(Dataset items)
## BEGIN
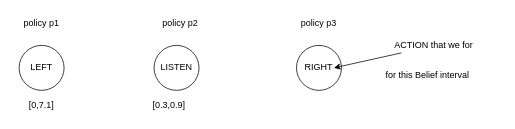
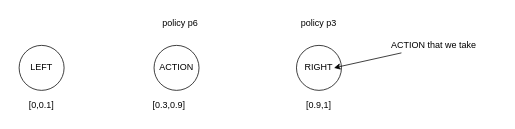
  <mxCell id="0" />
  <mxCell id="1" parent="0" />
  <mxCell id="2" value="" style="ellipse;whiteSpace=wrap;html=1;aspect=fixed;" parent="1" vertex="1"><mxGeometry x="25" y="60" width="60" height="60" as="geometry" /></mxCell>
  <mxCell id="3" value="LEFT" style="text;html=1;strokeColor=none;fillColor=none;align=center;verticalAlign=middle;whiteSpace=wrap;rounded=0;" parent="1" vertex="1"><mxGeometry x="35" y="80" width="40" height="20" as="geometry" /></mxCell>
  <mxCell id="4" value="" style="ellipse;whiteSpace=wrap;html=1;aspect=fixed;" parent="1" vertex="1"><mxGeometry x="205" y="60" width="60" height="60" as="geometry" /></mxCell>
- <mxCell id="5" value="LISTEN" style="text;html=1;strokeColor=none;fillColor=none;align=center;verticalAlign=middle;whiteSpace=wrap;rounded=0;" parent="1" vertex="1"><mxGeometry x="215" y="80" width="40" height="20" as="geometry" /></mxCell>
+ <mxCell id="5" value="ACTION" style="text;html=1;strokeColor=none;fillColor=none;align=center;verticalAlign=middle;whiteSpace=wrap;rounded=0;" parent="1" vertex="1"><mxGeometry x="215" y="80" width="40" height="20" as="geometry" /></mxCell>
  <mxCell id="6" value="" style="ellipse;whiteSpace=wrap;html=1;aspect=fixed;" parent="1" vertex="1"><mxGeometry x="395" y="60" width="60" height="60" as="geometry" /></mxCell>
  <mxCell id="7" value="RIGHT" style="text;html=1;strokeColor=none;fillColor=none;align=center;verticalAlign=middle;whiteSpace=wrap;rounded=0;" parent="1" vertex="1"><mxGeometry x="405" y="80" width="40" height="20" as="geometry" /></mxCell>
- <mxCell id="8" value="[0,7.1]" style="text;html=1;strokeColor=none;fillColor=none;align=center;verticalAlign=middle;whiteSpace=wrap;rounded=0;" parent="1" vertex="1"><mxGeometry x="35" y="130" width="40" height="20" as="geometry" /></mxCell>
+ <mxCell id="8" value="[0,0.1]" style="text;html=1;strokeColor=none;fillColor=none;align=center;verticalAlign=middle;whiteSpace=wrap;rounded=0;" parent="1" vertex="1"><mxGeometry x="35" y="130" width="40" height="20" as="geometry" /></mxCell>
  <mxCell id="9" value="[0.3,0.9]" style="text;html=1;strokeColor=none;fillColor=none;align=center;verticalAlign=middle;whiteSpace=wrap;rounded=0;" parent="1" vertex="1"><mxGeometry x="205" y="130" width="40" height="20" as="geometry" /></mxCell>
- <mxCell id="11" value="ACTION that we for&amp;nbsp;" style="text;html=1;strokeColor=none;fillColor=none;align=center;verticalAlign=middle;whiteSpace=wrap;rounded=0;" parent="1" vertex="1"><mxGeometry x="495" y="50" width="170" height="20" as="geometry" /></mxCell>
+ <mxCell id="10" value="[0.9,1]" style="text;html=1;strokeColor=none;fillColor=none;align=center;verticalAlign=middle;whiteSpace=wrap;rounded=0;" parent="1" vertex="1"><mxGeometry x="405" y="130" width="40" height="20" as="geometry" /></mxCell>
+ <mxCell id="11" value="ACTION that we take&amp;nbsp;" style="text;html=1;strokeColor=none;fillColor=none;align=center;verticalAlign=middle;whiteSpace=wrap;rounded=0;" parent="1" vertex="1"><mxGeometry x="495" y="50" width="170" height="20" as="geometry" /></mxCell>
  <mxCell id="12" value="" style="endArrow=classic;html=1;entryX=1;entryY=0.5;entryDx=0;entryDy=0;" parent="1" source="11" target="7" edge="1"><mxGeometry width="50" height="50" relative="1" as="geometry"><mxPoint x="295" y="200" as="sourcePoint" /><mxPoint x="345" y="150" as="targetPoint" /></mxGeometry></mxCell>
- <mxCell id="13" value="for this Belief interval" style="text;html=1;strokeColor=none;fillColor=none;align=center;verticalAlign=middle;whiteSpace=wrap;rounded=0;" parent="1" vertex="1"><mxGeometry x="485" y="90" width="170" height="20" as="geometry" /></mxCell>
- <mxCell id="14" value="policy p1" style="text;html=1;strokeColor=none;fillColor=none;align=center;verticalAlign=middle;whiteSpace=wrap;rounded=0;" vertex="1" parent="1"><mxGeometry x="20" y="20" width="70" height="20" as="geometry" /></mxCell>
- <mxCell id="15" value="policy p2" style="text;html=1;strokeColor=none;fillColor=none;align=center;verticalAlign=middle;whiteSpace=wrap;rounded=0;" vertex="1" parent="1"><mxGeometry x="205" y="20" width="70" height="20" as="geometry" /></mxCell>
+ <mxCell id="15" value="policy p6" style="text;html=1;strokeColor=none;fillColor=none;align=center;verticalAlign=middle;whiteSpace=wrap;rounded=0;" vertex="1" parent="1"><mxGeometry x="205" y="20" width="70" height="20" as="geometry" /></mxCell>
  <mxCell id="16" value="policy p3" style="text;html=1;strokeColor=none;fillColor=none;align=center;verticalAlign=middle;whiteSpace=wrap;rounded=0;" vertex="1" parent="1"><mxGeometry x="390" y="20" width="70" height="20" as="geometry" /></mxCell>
## END
Exercise objective —
Return every line of the entries above that contains the string "ACTION", matching case.

The solution —
+ <mxCell id="5" value="ACTION" style="text;html=1;strokeColor=none;fillColor=none;align=center;verticalAlign=middle;whiteSpace=wrap;rounded=0;" parent="1" vertex="1"><mxGeometry x="215" y="80" width="40" height="20" as="geometry" /></mxCell>
- <mxCell id="11" value="ACTION that we for&amp;nbsp;" style="text;html=1;strokeColor=none;fillColor=none;align=center;verticalAlign=middle;whiteSpace=wrap;rounded=0;" parent="1" vertex="1"><mxGeometry x="495" y="50" width="170" height="20" as="geometry" /></mxCell>
+ <mxCell id="11" value="ACTION that we take&amp;nbsp;" style="text;html=1;strokeColor=none;fillColor=none;align=center;verticalAlign=middle;whiteSpace=wrap;rounded=0;" parent="1" vertex="1"><mxGeometry x="495" y="50" width="170" height="20" as="geometry" /></mxCell>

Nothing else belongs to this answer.